◆ DIRECTIVE
Express the data below as a Markdown table with two columns, No. and Entry. Number each line in order and leave out blank lines.
═════ PROVIDED MATERIAL ═════
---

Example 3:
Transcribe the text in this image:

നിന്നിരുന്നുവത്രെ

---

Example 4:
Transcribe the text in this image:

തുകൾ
═════
◆ ANSWER FOR THIS EXERCISE
| No. | Entry |
|---|---|
| 1 | --- |
| 2 | Example 3: |
| 3 | Transcribe the text in this image: |
| 4 | നിന്നിരുന്നുവത്രെ |
| 5 | --- |
| 6 | Example 4: |
| 7 | Transcribe the text in this image: |
| 8 | തുകൾ |